I heard the clattering roar of engines again overhead but again the helicopter swooped away. I heard the guide muttering that it was too dangerous, the rotors could crash against the face. I really felt black despair. The others were not discouraged – they dragged me and hauled me right out to the very edge of the ledge and waited for the chopper to come back. In it came again and then I saw the rope and snaplink come sailing in. They reached for it, grabbed it with frantic fingers and clipped it onto my rope cradle.

There was a ferocious jerk, an ear splitting howl of engines and I was lifted right off the mountain – out into the void. The figures of the others dwindled until they vanished into the face of the mountain. Then I saw the immensity of the glacier below and the thousands of feet of space around my sailing legs. I shut my eyes tight and gripped the rope until my knuckles were white.
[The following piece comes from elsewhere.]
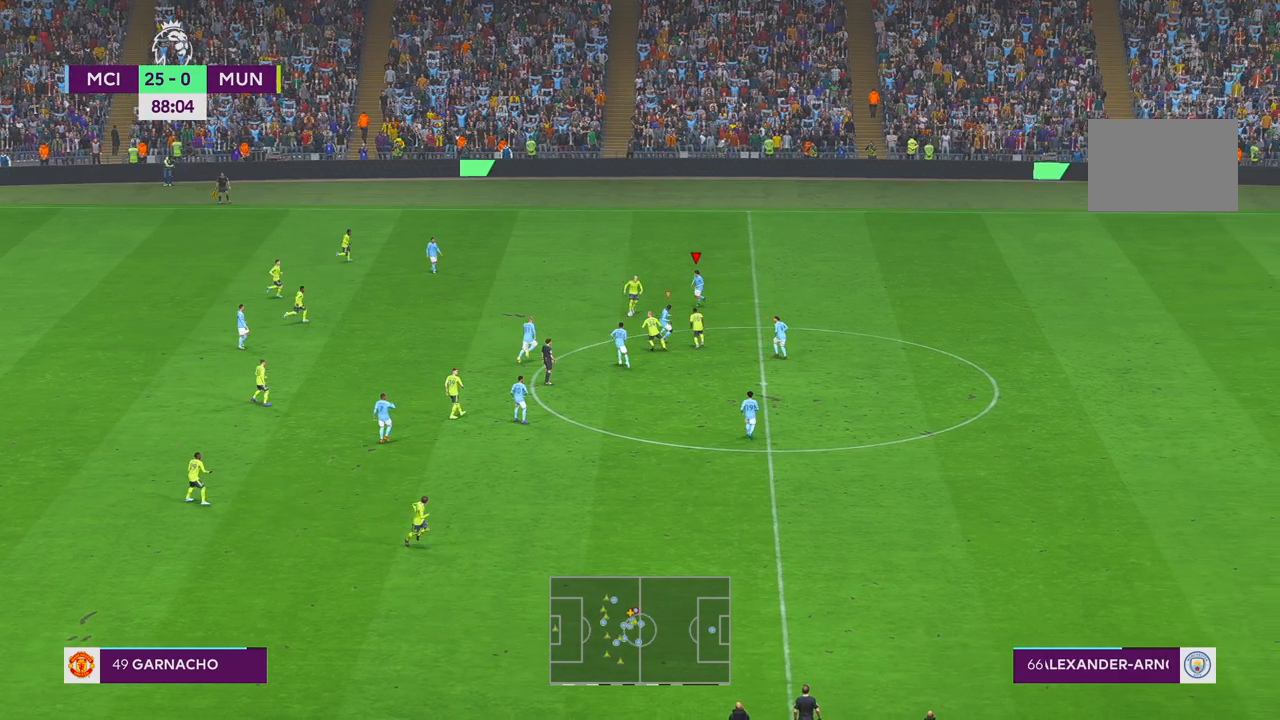
{"buttons": ["R2"], "left_stick": "down", "right_stick": "center", "events": [[67, "left_stick", "down"]]}
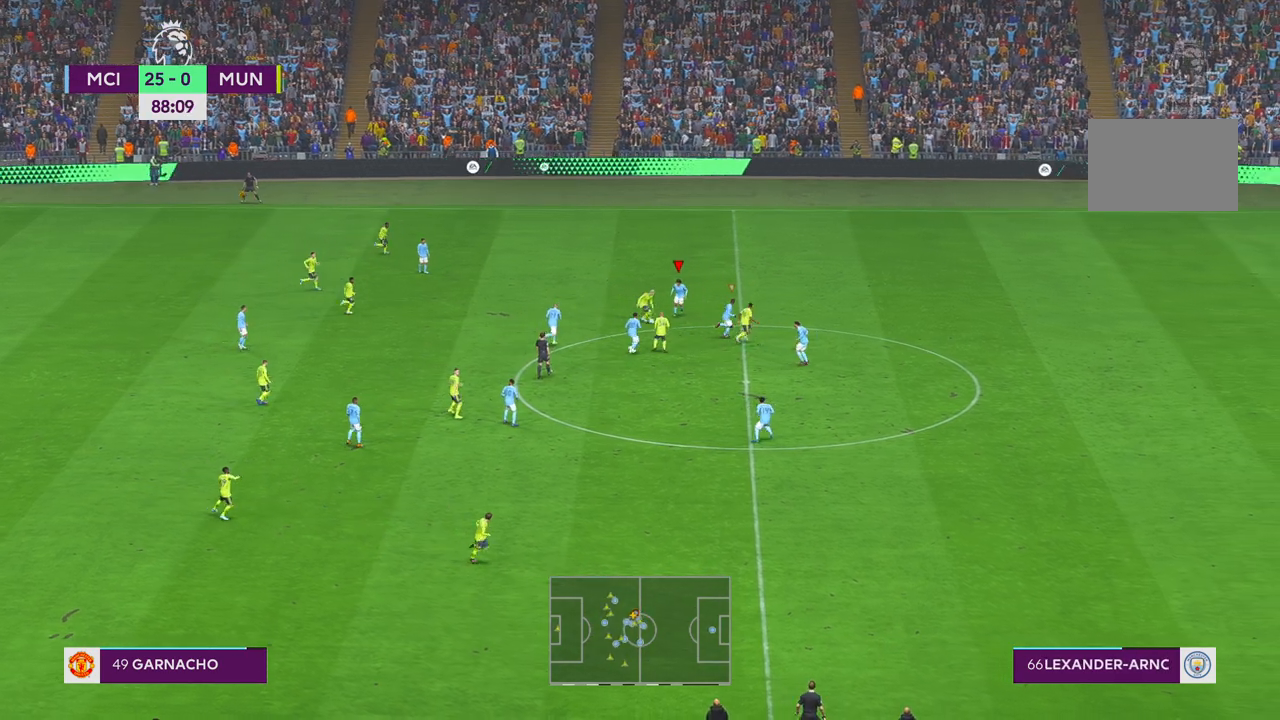
{"buttons": ["R2"], "left_stick": "down-right", "right_stick": "center", "events": [[317, "left_stick", "down-right"], [333, "right_stick", "up"], [417, "right_stick", "center"]]}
For five minutes I hung there with my eyes closed until I plucked up courage to look up at the helicopter. The door was open and the co- pilot was leaning right out, looking down at me. He grinned and waved and suddenly I felt I was on the way back.

After what seemed like hours, a dream like flight at the end of a slender line, floating over dark ridges and white snowfields, green alps and forests appeared below and I was suddenly suspended over a group of climbers outside the Tasch hut. Willing hands lowered me to the ground, Pat appeared and brought me water and I was then lifted into the cabin and laid flat on the floor.

The clattering roar began again and the second leg of a long journey was under way. Down to Zermatt, the first operating theatre of many and the months of hospital before I could walk again.